| EXTRACT PROVIDED |
══════

Sunday, September 26, 2021

Stuck in the Psychedelic Era # 2140 (starts 9/27/21)

 https://exchange.prx.org/pieces/387135-pe-2140

 
    This week we have a couple of artists' sets (Santana and the Rolling Stones), an Advanced Psych segment, and the long overdue first appearance of Iggy Pop's band, the Stooges, on Stuck in the Psychedelic Era. And all that accounts for less than a third of the music on this week's show. It all starts with the opening of a music box...

Artist:    Sugarloaf
Title:    Music Box
Source:    LP: Spaceship Earth
Writer(s):    Robert Yeazel
Label:    Liberty
Year:    1971
    Following the release of their 1970 debut album, Sugarloaf recruited Robert Yeazel to be the band's second lead guitarist, joining Jerry Corbetta, Bob Webber, Bob Raymond and Bob MacVittie to record the band's second LP, Spaceship Earth. Yeazel brought strong songwriting skills to the band, and either wrote or co-wrote every song on Spaceship Earth. The album covered a lot more ground musically as well, including the unique and somewhat whimsical Music Box, a Yeazel composition that immediately preceeds the hard-rocking Tongue In Cheek to close out the LP's second side.

Artist:    Blind Faith
Title:    Had To Cry Today
Source:    LP: Blind Faith
Writer(s):    Steve Winwood
Label:    Polydor (original label: Atco)

══════

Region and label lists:
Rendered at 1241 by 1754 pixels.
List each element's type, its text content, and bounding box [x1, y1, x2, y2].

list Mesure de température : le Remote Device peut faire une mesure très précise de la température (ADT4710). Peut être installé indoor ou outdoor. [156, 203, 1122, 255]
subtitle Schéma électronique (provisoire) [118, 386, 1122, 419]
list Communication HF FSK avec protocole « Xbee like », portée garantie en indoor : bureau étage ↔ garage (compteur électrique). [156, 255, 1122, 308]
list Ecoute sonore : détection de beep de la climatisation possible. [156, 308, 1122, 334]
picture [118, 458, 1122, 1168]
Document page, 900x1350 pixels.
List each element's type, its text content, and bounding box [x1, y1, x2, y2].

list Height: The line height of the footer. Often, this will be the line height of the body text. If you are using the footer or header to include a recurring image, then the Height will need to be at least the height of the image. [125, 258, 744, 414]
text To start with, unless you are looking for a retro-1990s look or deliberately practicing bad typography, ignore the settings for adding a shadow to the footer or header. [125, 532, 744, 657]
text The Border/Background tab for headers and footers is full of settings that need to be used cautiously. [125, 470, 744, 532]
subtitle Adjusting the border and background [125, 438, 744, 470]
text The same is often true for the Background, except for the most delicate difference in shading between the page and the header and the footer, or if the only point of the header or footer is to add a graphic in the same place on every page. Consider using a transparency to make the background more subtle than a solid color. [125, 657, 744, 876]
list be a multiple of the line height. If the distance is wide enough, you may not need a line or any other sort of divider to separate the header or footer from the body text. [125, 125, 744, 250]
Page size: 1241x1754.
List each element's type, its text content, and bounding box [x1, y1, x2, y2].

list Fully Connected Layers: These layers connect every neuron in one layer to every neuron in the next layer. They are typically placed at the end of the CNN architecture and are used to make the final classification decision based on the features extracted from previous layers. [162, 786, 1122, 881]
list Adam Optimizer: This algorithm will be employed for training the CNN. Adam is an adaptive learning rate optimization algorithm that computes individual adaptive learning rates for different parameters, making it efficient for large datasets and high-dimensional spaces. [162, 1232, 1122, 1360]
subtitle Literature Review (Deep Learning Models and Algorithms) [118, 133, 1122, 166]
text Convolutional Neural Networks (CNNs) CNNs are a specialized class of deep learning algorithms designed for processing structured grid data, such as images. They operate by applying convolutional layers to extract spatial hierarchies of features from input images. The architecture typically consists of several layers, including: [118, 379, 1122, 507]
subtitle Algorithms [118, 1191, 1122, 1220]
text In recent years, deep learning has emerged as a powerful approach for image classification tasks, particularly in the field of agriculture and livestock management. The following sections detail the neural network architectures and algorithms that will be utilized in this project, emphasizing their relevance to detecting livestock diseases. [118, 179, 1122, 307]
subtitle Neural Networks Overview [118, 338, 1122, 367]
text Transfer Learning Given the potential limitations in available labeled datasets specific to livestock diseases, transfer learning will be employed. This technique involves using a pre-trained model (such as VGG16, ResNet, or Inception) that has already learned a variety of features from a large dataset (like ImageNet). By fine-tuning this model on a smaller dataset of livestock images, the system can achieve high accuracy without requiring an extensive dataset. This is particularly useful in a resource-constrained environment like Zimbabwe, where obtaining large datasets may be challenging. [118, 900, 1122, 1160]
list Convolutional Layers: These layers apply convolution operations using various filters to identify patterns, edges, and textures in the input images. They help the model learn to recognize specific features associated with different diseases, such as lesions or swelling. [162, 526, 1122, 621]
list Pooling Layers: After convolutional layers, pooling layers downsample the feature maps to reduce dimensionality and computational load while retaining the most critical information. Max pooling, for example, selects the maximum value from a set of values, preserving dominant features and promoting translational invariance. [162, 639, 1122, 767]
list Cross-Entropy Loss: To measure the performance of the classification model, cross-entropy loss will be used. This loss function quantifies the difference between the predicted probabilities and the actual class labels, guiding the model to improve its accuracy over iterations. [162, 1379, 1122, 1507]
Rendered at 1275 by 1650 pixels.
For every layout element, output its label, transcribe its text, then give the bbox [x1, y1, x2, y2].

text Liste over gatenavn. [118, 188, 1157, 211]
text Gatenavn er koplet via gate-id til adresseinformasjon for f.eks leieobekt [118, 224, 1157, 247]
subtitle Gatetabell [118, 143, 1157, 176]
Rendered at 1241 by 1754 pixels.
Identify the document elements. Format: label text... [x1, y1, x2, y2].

══════

| CHALLENGES |
[1] Echo the stretch of the playlist post from "Artist:    Sugarloaf" through "LP's second side.".
[2] In two sentences, summarize the playlist post.
The records were drawn from a separate source.

| TASK-BY-TASK ANSWERS |
[1]
Artist:    Sugarloaf
Title:    Music Box
Source:    LP: Spaceship Earth
Writer(s):    Robert Yeazel
Label:    Liberty
Year:    1971
    Following the release of their 1970 debut album, Sugarloaf recruited Robert Yeazel to be the band's second lead guitarist, joining Jerry Corbetta, Bob Webber, Bob Raymond and Bob MacVittie to record the band's second LP, Spaceship Earth. Yeazel brought strong songwriting skills to the band, and either wrote or co-wrote every song on Spaceship Earth. The album covered a lot more ground musically as well, including the unique and somewhat whimsical Music Box, a Yeazel composition that immediately preceeds the hard-rocking Tongue In Cheek to close out the LP's second side.

[2] This week's Stuck in the Psychedelic Era has artists' sets from Santana and the Rolling Stones, an Advanced Psych segment, and the first appearance of the Stooges, and together these make up less than a third of the music. The show opens with Music Box, a Robert Yeazel composition from Sugarloaf's 1971 LP Spaceship Earth, an album on which Yeazel, the band's newly recruited second lead guitarist, wrote or co-wrote every song.